Direitos de Reprodução: licenciado sob uma Licença Creative Commons.
Frequentemente ouvem-se as vozes de alerta contra a assimilação de ideias estrangeiras, estas vozes, denunciam o perigo de difundir em um país uma ideologia inadequada a realidade nacional. E não são manifestações supersticiosas e preconceitos vulgares e difamadores, pois, em muitos casos, estas vozes partem do estrato intelectual.
Poderiam acusar de uma mera tendência protecionista, dirigida a defender os produtos da inteligência nacional da concorrência estrangeira, mas, os adversários da ideologia exótica apenas rechaçam as importações contrárias ao interesse conservador. As importações úteis a esse interesse nunca lhes parecem ruins, qualquer que seja sua procedência: trata-se, portanto, de uma simples atitude reacionária, disfarçada de nacionalismo.
A tese em questão se apoia nos lugares frágeis e comuns, portanto, mais que uma tese, é um dogma.
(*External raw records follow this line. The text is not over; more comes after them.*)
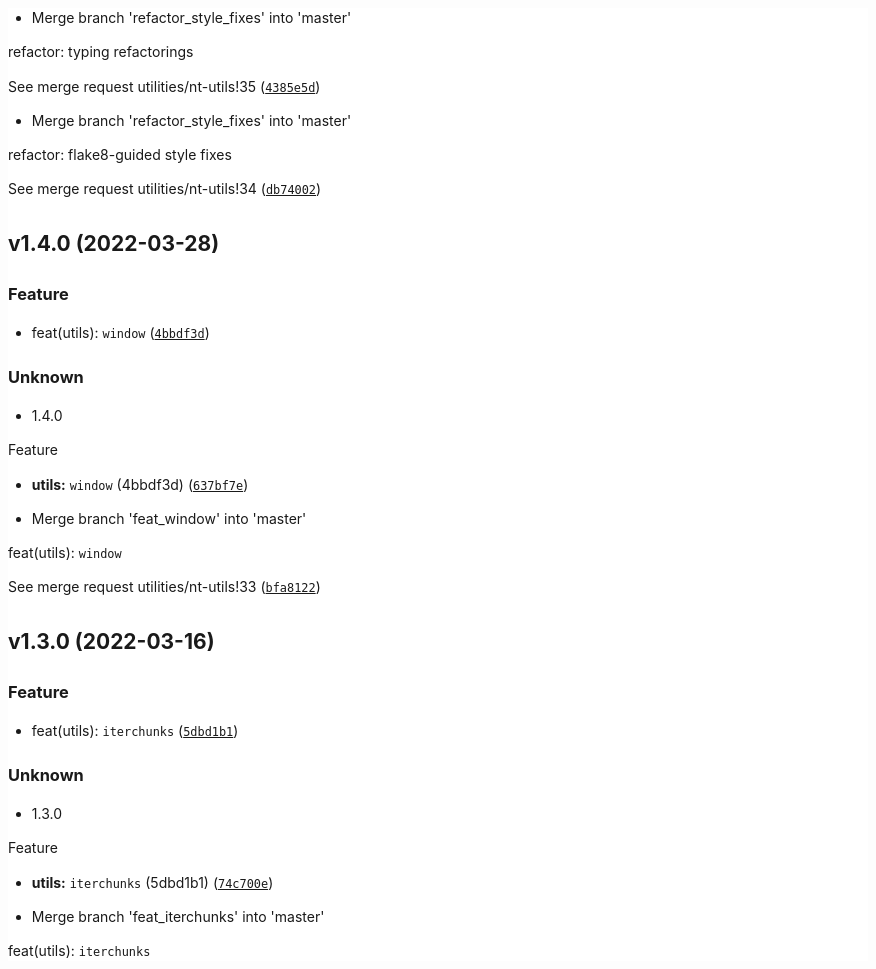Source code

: * Merge branch &#39;refactor_style_fixes&#39; into &#39;master&#39;

refactor: typing refactorings

See merge request utilities/nt-utils!35 ([`4385e5d`](https://github.com/Rizhiy/replete/commit/4385e5d8090b43e7df8508fa22d47b0168762423))

* Merge branch &#39;refactor_style_fixes&#39; into &#39;master&#39;

refactor: flake8-guided style fixes

See merge request utilities/nt-utils!34 ([`db74002`](https://github.com/Rizhiy/replete/commit/db7400201893dc917ca5f0ff006d33d6f5230d72))


## v1.4.0 (2022-03-28)

### Feature

* feat(utils): `window` ([`4bbdf3d`](https://github.com/Rizhiy/replete/commit/4bbdf3dc043ace3d5031eaea21f91f409c77cb89))

### Unknown

* 1.4.0

Feature
* **utils:** `window` (4bbdf3d) ([`637bf7e`](https://github.com/Rizhiy/replete/commit/637bf7e29a7db11c647c24cd6b1153c99a08f12f))

* Merge branch &#39;feat_window&#39; into &#39;master&#39;

feat(utils): `window`

See merge request utilities/nt-utils!33 ([`bfa8122`](https://github.com/Rizhiy/replete/commit/bfa812236a36ead7e7868032b731c2c32ae3e776))


## v1.3.0 (2022-03-16)

### Feature

* feat(utils): `iterchunks` ([`5dbd1b1`](https://github.com/Rizhiy/replete/commit/5dbd1b1b24cdb16c12e4aa548e0cfc8dc2522874))

### Unknown

* 1.3.0

Feature
* **utils:** `iterchunks` (5dbd1b1) ([`74c700e`](https://github.com/Rizhiy/replete/commit/74c700e6e2acdedb0b9cb33b6cd54d6a8a9bc8fc))

* Merge branch &#39;feat_iterchunks&#39; into &#39;master&#39;

feat(utils): `iterchunks`
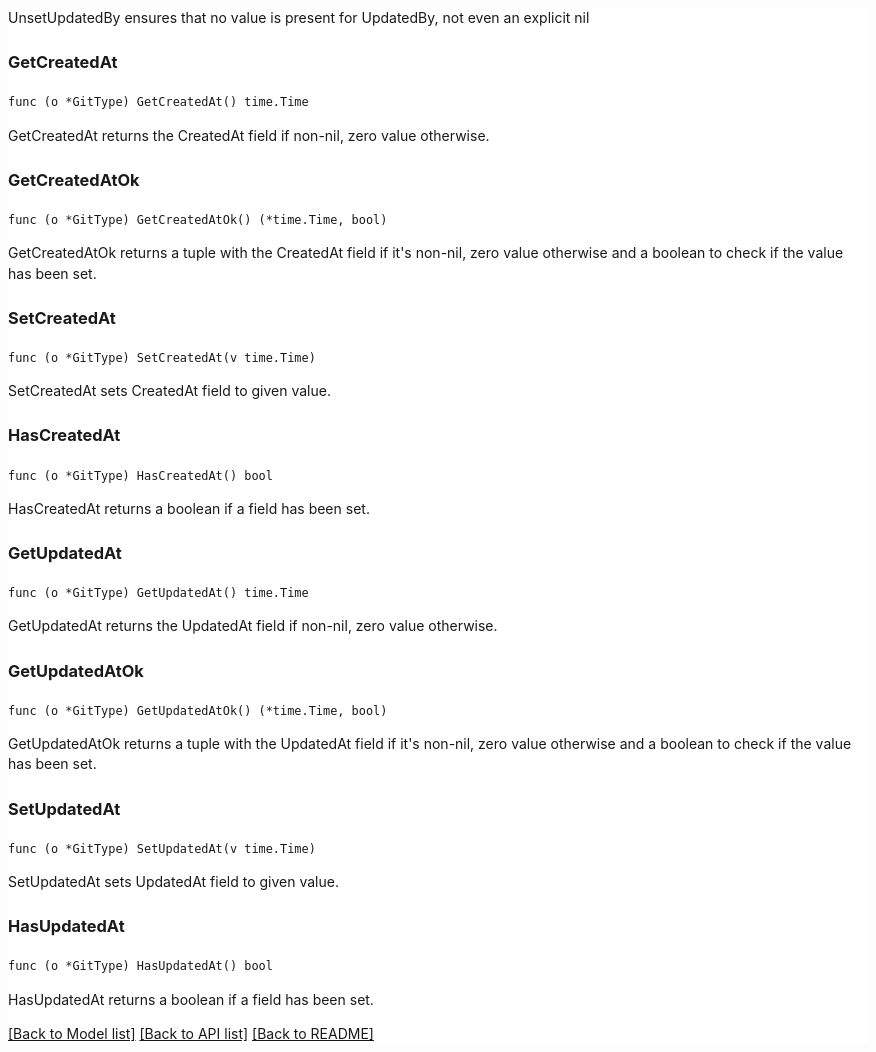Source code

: UnsetUpdatedBy ensures that no value is present for UpdatedBy, not even an explicit nil
### GetCreatedAt

`func (o *GitType) GetCreatedAt() time.Time`

GetCreatedAt returns the CreatedAt field if non-nil, zero value otherwise.

### GetCreatedAtOk

`func (o *GitType) GetCreatedAtOk() (*time.Time, bool)`

GetCreatedAtOk returns a tuple with the CreatedAt field if it's non-nil, zero value otherwise
and a boolean to check if the value has been set.

### SetCreatedAt

`func (o *GitType) SetCreatedAt(v time.Time)`

SetCreatedAt sets CreatedAt field to given value.

### HasCreatedAt

`func (o *GitType) HasCreatedAt() bool`

HasCreatedAt returns a boolean if a field has been set.

### GetUpdatedAt

`func (o *GitType) GetUpdatedAt() time.Time`

GetUpdatedAt returns the UpdatedAt field if non-nil, zero value otherwise.

### GetUpdatedAtOk

`func (o *GitType) GetUpdatedAtOk() (*time.Time, bool)`

GetUpdatedAtOk returns a tuple with the UpdatedAt field if it's non-nil, zero value otherwise
and a boolean to check if the value has been set.

### SetUpdatedAt

`func (o *GitType) SetUpdatedAt(v time.Time)`

SetUpdatedAt sets UpdatedAt field to given value.

### HasUpdatedAt

`func (o *GitType) HasUpdatedAt() bool`

HasUpdatedAt returns a boolean if a field has been set.


[[Back to Model list]](../README.md#documentation-for-models) [[Back to API list]](../README.md#documentation-for-api-endpoints) [[Back to README]](../README.md)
Seus sustentáculos demonstram na verdade, pouquíssima imaginação. Demonstram também muito pouco conhecimento sobre a realidade nacional, querem legislar para o Peru e provar que sabem pensar e escrever para os peruanos e que os problemas da peruanidade(1) são resolvidos nacionalmente, que os seus anseios são ameaçados pelos vazamentos do pensamento europeu. Mas todas estas afirmações são muito vagas e genéricas, não demarcam o limite entre o nacional e o exótico. Invocam abstratamente um peruano, que nem tentam antes de qualquer coisa, definir.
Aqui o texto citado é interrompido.